Look through the listing below and report the lines that have the word "Richard" in them.

Recorded data

┏━━

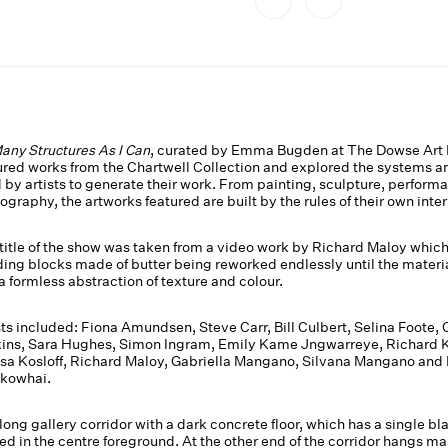
any Structures As I Can
, curated by Emma Bugden at The Dowse Art
ured works from the Chartwell Collection and explored the systems a
 by artists to generate their work. From painting, sculpture, perform
ography, the artworks featured are built by the rules of their own inter
title of the show was taken from a video work by Richard Maloy whic
ding blocks made of butter being reworked endlessly until the materi
 a formless abstraction of texture and colour.
sts included: Fiona Amundsen, Steve Carr, Bill Culbert, Selina Foote, 
ins, Sara Hughes, Simon Ingram, Emily Kame Jngwarreye, Richard K
sa Kosloff, Richard Maloy, Gabriella Mangano, Silvana Mangano and
kowhai.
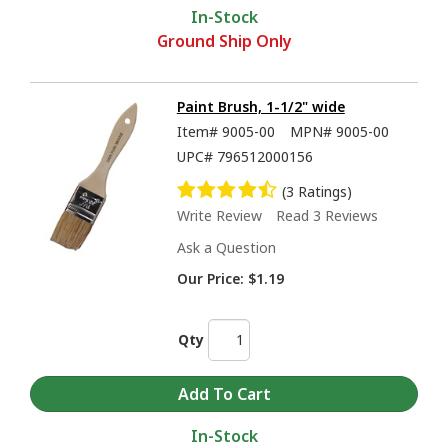
In-Stock
Ground Ship Only
Paint Brush, 1-1/2" wide
Item#
9005-00
MPN#
9005-00
UPC#
796512000156
(3 Ratings)
Write Review
Read 3 Reviews
Ask a Question
Our Price:
$1.19
Qty
In-Stock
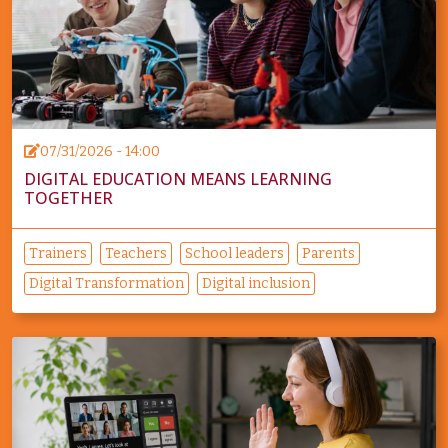
07/31/2026 - 14:00
DIGITAL EDUCATION MEANS LEARNING
TOGETHER
Trainers
Teachers
School leaders
Parents
Digital Transformation
Digital inclusion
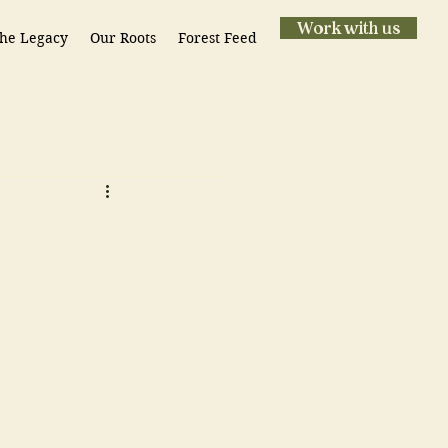
Work with us
he Legacy
Our Roots
Forest Feed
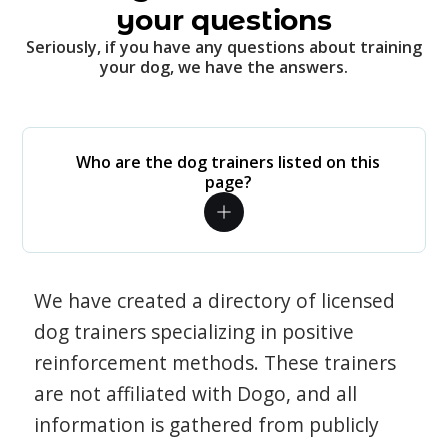
your questions
Seriously, if you have any questions about training
your dog, we have the answers.
Who are the dog trainers listed on this
page?
We have created a directory of licensed
dog trainers specializing in positive
reinforcement methods. These trainers
are not affiliated with Dogo, and all
information is gathered from publicly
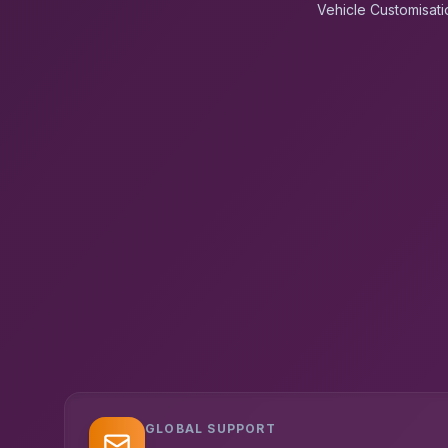
Vehicle Customisati
GLOBAL SUPPORT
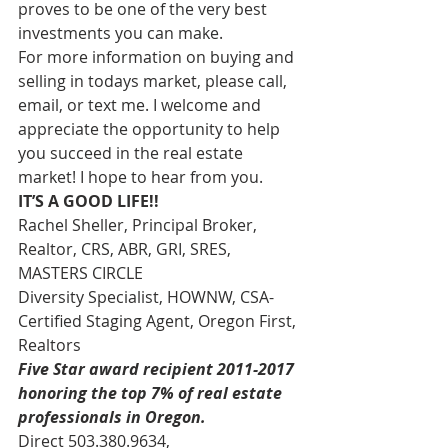
proves to be one of the very best 
investments you can make.
For more information on buying and 
selling in todays market, please call, 
email, or text me. I welcome and 
appreciate the opportunity to help 
you succeed in the real estate 
market! I hope to hear from you.
IT’S A GOOD LIFE!!
Rachel Sheller, Principal Broker, 
Realtor, CRS, ABR, GRI, SRES, 
MASTERS CIRCLE
Diversity Specialist, HOWNW, CSA-
Certified Staging Agent, Oregon First, 
Realtors
Five Star award recipient 2011-2017 
honoring the top 7% of real estate 
professionals in Oregon. 
Direct 503.380.9634, 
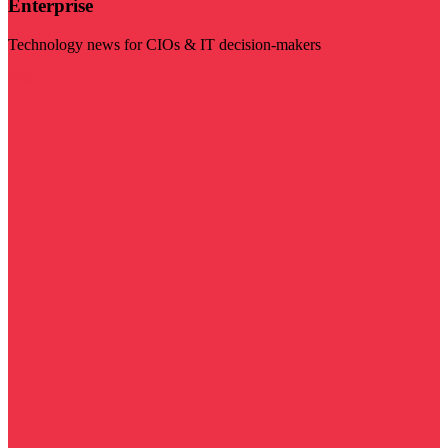
Enterprise
Technology news for CIOs & IT decision-makers
Visit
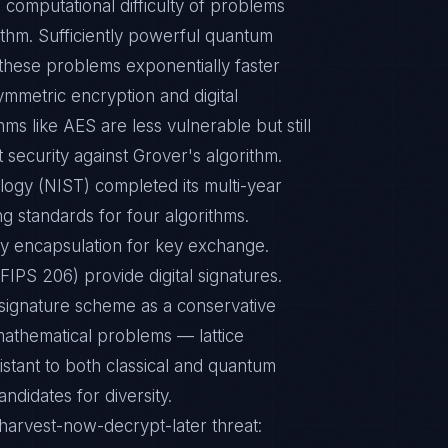
 computational difficulty of problems
rithm. Sufficiently powerful quantum
these problems exponentially faster
ymmetric encryption and digital
s like AES are less vulnerable but still
 security against Grover's algorithm.
logy (NIST) completed its multi-year
g standards for four algorithms.
 encapsulation for key exchange.
PS 206) provide digital signatures.
ignature scheme as a conservative
mathematical problems — lattice
stant to both classical and quantum
ndidates for diversity.
harvest-now-decrypt-later threat:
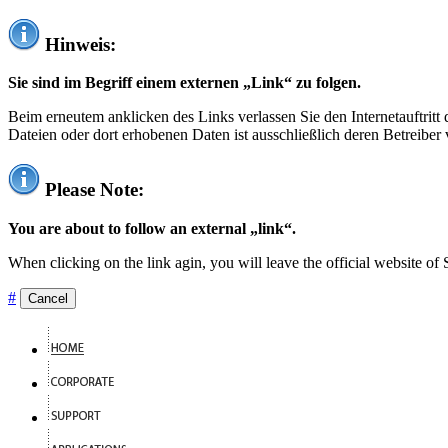
Hinweis:
Sie sind im Begriff einem externen „Link“ zu folgen.
Beim erneutem anklicken des Links verlassen Sie den Internetauftrit
Dateien oder dort erhobenen Daten ist ausschließlich deren Betreiber 
Please Note:
You are about to follow an external „link“.
When clicking on the link agin, you will leave the official website of
#
Cancel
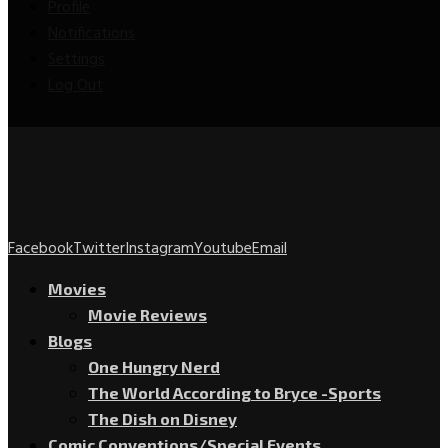
Profile
Notifications
Settings
Log Out
Facebook
Twitter
Instagram
Youtube
Email
Movies
Movie Reviews
Blogs
One Hungry Nerd
The World According to Bryce -Sports
The Dish on Disney
Comic Conventions/Special Events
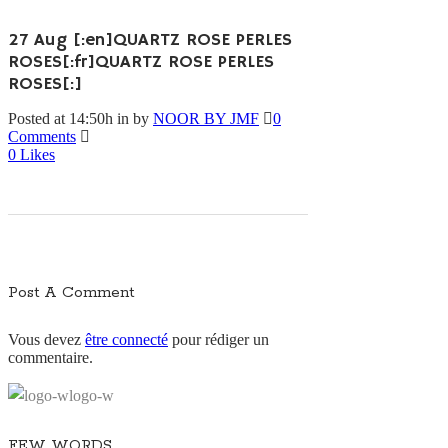
27 Aug
[:en]QUARTZ ROSE PERLES
ROSES[:fr]QUARTZ ROSE PERLES
ROSES[:]
Posted at 14:50h
in
by
NOOR BY JMF
0
Comments
0
Likes
Post A Comment
Vous devez
être connecté
pour rédiger un
commentaire.
FEW WORDS…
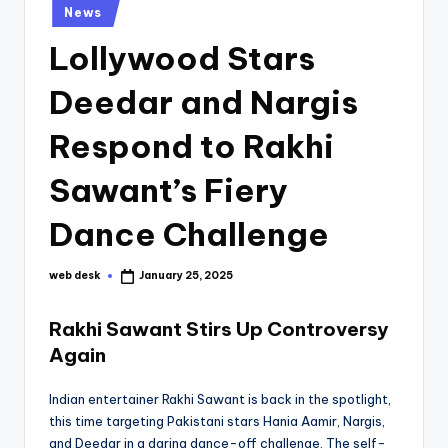
Posted
News
in
Lollywood Stars
Deedar and Nargis
Respond to Rakhi
Sawant’s Fiery
Dance Challenge
web desk
January 25, 2025
Posted
by
Rakhi Sawant Stirs Up Controversy
Again
Indian entertainer Rakhi Sawant is back in the spotlight,
this time targeting Pakistani stars Hania Aamir, Nargis,
and Deedar in a daring dance-off challenge. The self-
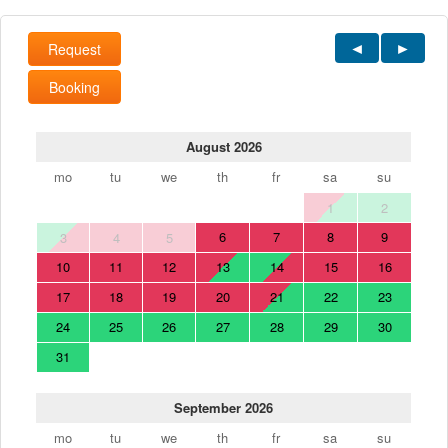
Request
Booking
August 2026
mo
tu
we
th
fr
sa
su
1
2
6
7
8
9
3
4
5
10
11
12
13
14
15
16
17
18
19
20
21
22
23
24
25
26
27
28
29
30
31
September 2026
mo
tu
we
th
fr
sa
su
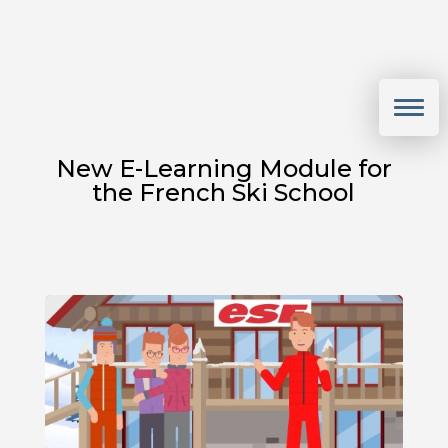
New E-Learning Module for
the French Ski School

┗━━

Your response
title of the show was taken from a video work by Richard Maloy whic
ins, Sara Hughes, Simon Ingram, Emily Kame Jngwarreye, Richard K
sa Kosloff, Richard Maloy, Gabriella Mangano, Silvana Mangano and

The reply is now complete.